Production-ready real-time speech transcription system supporting WhisperLive edge proxy and NVIDIA Riva enterprise architectures.
https://github.com/davidbmar/transcription-realtime-whisper · public · shipped
A deployment automation framework for real-time speech-to-text services. It offers two distinct backends: an open-source WhisperLive setup using faster-whisper on GPU instances behind a Caddy reverse proxy, and an enterprise-grade NVIDIA Riva implementation using Conformer-CTC models. The system handles audio streaming from browser clients via WebSocket, manages SSL termination at the edge, and provides systemd-managed services for high availability.

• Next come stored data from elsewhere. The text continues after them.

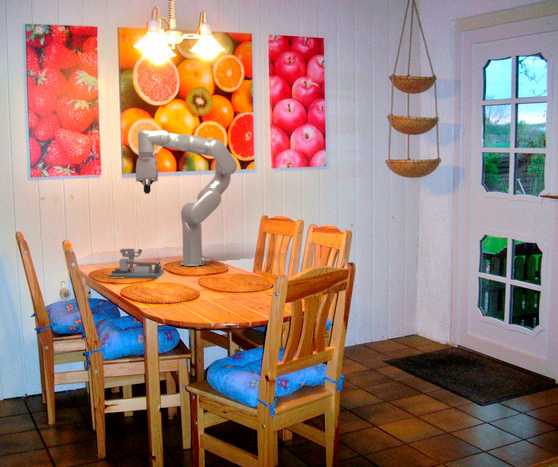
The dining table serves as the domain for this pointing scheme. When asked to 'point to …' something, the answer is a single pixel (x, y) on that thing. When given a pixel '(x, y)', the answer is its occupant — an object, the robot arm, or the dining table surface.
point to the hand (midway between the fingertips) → (147, 193)
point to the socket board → (130, 274)
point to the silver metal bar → (145, 263)
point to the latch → (124, 264)
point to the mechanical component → (130, 254)
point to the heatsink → (142, 269)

git clone https://github.com/davidbmar/transcription-realtime-whisper.git cd transcription-realtime-whisper ./scripts/010-setup-build-box.sh ./scripts/020-deploy-gpu-instance.sh ./scripts/030-configure-gpu-security.sh ./scripts/305-setup-whisperlive-edge.sh ./scripts/310-configure-whisperlive-gpu.sh ./scripts/040-configure-edge-security.sh ./scripts/320-update-edge-clients.sh ./scripts/315-test-whisperlive-connection.sh
flowchart TD
Client[Browser Client] -->|HTTPS/WSS Audio Stream| Edge[Edge EC2: Caddy Proxy]
Edge -->|Internal WebSocket| GPU[GPU EC2: WhisperLive/Riva]
GPU -->|Transcription Text| Edge
Edge -->|Transcription Text| Client
subgraph Infrastructure
Edge
GPU
end
subgraph Models
Whisper[faster-whisper]
Riva[NVIDIA Riva Conformer-CTC]
end
GPU --> Whisper
GPU --> Riva
The project is primarily built using Bash scripts for infrastructure provisioning and service configuration on AWS EC2. The WhisperLive architecture uses Python (faster-whisper) for inference, Caddy for reverse proxying/SSL, and standard WebSockets for client communication. The NVIDIA Riva architecture utilizes Docker containers for the Riva server and a Python-based WebSocket-to-gRPC bridge. Authentication and session management components (found in the audio-api subdirectory) are implemented as Node.js/TypeScript AWS Lambda functions interacting with S3 and Cognito.
sequenceDiagram
participant Browser as Browser Client
participant Caddy as Edge EC2 (Caddy)
participant Service as GPU EC2 (WhisperLive/Riva)
Browser->>Caddy: Connect WSS (Audio Stream)
Caddy->>Service: Forward WebSocket Connection
Service-->>Caddy: Acknowledge Connection
Caddy-->>Browser: Connection Established
loop Real-time Transcription
Browser->>Caddy: Send Audio Chunk (PCM)
Caddy->>Service: Forward Audio Chunk
Service->>Service: Process ASR Inference
Service-->>Caddy: Return Partial/Final Transcript
Caddy-->>Browser: Return Transcript JSON
end
Use this repository to deploy a scalable, low-latency transcription service on AWS. It is suitable for applications requiring live captioning, meeting transcription, or voice command interfaces where data privacy (self-hosted) or enterprise accuracy (Riva) is critical. The modular script structure allows for selective deployment of either the lightweight WhisperLive edge or the heavy-duty Riva backend.